Facebook
Messenger is a lifeline when you have a daughter living across the ocean.
When we
began this journey of living in Europe for an entire second career (after a
military one), the kids were small. The years passed and they grew up as we
moved from Belgium to the South of France, to the Netherlands and then to
Italy. But we no sooner got to Italy and, 2 weeks later, one flew out of the
nest all the way across the ocean to Pennsylvania for college. I flew across
the ocean with her but returned empty armed and very sad on that big airplane.
Parenting
and Adulting is hard. It's really, really hard. Some days it's all about
kissing a scraped knee and the next day they are graduating from high school
and ready to leap into the great unknown.
This
morning, as I was getting ready to drive to work, my iPad dinged with a
Messenger notification. It was our girl who lives in the big city of New York.

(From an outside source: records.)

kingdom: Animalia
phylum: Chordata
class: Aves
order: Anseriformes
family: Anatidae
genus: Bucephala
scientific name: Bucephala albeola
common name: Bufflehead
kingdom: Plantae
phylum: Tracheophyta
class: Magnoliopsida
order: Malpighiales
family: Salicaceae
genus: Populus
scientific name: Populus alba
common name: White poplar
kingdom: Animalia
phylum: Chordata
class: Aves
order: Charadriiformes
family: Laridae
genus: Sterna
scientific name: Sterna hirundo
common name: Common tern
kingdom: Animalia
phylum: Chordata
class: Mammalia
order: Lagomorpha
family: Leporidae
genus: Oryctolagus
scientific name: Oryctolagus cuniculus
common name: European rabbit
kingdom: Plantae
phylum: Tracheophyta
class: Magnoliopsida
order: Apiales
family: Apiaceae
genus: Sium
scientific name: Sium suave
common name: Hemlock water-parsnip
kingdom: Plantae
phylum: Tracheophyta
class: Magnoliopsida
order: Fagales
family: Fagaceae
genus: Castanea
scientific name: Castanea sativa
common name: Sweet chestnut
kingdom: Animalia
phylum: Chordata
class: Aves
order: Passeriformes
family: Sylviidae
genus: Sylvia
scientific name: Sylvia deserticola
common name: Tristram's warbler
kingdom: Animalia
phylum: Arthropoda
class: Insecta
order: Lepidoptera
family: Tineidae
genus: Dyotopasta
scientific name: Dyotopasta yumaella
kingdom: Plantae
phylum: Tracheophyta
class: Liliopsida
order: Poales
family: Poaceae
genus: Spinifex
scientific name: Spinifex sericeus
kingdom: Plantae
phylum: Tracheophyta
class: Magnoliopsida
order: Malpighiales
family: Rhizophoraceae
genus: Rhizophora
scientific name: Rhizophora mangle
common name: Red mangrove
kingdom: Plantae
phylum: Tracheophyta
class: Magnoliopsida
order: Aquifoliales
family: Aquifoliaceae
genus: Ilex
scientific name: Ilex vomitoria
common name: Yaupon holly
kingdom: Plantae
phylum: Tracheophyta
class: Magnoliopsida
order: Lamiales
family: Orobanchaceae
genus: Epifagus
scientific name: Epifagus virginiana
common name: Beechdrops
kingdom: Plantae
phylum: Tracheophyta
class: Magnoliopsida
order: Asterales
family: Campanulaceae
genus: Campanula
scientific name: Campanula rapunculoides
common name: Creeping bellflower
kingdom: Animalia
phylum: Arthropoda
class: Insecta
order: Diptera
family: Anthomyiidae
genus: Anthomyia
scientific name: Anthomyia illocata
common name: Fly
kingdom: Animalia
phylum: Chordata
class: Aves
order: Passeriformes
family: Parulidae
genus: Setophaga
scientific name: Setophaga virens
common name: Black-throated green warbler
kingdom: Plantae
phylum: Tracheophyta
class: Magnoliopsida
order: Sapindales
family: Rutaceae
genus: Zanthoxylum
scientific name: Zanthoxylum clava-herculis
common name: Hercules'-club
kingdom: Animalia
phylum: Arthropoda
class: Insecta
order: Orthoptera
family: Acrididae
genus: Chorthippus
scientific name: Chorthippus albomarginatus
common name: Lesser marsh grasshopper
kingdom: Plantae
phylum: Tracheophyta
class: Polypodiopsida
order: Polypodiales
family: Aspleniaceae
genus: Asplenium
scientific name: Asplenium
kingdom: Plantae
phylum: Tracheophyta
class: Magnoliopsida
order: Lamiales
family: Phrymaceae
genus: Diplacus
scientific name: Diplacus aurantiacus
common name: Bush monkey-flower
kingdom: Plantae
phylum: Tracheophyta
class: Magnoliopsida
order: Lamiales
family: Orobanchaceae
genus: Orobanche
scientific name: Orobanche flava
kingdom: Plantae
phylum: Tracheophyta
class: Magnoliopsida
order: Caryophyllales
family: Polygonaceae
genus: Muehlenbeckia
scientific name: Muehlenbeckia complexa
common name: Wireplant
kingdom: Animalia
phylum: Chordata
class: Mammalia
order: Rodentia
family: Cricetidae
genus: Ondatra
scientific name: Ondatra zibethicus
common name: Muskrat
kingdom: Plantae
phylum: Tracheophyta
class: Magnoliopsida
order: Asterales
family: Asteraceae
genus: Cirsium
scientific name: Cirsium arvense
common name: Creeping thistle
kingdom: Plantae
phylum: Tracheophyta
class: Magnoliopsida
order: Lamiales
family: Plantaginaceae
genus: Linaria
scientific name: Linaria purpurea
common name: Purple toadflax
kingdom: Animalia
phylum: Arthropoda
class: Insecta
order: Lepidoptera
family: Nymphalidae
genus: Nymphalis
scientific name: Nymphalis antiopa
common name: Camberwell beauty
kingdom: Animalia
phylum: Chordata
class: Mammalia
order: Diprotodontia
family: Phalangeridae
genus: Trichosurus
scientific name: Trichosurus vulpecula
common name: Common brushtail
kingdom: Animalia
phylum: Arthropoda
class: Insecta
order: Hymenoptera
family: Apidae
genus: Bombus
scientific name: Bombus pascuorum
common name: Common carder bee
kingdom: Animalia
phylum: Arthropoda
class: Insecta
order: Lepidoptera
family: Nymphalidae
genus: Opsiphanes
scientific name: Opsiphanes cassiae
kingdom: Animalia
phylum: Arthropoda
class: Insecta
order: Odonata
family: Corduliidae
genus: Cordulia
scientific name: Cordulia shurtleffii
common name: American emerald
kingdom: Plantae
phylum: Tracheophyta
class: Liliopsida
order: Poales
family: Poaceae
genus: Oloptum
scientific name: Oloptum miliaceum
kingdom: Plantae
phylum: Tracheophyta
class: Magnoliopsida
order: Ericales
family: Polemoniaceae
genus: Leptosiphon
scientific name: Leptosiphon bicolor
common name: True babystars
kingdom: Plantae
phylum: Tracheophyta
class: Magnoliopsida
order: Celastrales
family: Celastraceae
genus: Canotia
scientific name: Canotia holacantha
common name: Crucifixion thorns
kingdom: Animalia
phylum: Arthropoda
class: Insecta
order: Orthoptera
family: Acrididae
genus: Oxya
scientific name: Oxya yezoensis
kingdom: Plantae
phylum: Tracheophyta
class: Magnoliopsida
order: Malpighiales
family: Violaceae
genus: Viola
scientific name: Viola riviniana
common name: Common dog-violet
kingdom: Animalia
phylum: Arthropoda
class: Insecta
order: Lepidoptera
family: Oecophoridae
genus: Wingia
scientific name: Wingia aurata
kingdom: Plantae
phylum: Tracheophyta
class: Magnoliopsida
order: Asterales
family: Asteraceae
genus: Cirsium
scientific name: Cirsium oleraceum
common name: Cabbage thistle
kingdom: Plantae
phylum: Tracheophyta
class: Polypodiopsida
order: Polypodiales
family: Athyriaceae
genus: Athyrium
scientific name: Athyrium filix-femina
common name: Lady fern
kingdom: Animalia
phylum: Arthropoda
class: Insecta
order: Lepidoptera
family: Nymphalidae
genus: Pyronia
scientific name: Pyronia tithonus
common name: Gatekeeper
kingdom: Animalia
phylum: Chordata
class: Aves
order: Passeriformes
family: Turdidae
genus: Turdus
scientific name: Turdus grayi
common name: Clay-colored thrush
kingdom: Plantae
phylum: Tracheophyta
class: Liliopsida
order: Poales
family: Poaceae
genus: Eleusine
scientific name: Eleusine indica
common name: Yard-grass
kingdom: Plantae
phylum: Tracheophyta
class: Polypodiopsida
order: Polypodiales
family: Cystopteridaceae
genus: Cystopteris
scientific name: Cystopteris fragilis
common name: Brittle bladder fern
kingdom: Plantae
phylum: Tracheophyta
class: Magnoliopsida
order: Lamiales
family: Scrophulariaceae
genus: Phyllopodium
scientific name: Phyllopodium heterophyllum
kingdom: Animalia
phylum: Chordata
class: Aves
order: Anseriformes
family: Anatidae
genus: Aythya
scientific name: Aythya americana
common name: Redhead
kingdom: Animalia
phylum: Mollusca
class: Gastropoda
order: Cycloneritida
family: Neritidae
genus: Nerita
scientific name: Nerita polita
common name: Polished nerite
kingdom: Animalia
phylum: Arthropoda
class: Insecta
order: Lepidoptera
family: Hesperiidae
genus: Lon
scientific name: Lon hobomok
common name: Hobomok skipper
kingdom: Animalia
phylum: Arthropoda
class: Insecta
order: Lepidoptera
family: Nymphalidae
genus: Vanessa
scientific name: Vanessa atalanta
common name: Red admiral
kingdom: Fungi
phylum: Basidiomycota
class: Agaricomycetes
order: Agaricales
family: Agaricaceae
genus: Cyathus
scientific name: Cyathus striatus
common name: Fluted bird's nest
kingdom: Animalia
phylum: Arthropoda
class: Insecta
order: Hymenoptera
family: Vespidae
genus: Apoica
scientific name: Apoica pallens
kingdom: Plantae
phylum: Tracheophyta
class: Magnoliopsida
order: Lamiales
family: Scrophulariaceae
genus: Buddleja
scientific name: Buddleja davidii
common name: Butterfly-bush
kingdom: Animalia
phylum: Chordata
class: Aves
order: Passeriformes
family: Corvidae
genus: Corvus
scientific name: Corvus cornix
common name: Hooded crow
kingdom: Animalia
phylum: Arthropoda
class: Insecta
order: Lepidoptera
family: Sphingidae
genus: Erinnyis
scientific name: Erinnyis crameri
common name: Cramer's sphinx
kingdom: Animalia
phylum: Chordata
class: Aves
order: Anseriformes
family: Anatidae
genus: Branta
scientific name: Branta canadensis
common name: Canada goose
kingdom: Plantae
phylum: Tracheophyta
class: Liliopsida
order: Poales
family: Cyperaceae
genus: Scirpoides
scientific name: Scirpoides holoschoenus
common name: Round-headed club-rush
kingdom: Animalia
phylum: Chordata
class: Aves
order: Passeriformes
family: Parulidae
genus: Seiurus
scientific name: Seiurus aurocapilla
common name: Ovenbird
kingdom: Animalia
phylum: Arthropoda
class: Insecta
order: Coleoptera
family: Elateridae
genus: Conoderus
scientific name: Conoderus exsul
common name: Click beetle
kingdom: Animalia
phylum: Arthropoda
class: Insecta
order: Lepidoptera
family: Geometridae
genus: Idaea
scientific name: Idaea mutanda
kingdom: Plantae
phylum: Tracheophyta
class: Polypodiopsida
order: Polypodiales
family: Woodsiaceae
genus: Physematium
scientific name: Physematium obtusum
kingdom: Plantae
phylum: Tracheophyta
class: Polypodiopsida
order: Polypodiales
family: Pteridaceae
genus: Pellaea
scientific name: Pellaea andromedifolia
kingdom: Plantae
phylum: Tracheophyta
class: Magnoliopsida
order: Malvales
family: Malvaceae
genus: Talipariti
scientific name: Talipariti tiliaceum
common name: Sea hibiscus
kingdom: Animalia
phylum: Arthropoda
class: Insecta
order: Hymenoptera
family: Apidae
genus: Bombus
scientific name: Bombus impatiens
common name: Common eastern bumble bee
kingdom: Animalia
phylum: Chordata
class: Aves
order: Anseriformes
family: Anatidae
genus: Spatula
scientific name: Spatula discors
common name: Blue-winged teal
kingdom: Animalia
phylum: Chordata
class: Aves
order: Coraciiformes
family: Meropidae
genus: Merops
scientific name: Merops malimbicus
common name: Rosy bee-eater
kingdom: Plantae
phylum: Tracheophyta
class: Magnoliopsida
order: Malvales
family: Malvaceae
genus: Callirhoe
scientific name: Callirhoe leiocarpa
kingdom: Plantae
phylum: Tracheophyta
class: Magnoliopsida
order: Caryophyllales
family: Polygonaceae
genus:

Without this connection, I don't know how it would even be bearable. I know the
whole reason we work so hard at parenting is to prepare our kids for adulthood
and we want them to be self sufficient. I also know that our daughter is self
sufficient and doing a great job of surviving in the big city.
I think
though I'd like to live like they did in years past where families lived close
to one another and were connected and always spent time together. Maybe I feel
this way because the majority of my adult life I've lived far away from our
families and our hometown.
Moving from State to State and Country to Country
can take a toll on you. Our lives are enriched by the variety of traditions and
new things we learn about in each place but we lack strong, deep roots that support us in the
hard times.
I'm really,
really looking forward to the day when we all live at least on the same
continent and I can jump into a car or onto a plane and get to my dear loved
ones in a reasonable amount of time!
Meanwhile,
I'll depend on Messenger and Skype and be glad for all of the technology we
have at our fingertips where our loved ones can be there on our phone or
computer screens and we can see them when we talk to them!
I can only imagine
how hard it was on my own mother when I said "I do" and walked back
down the aisle with my military man. She wasn't part of the technology generation having been born in 1921 and we only had the landline telephones to connect us
and snail mail. Boy, have times changed! Thank Goodness!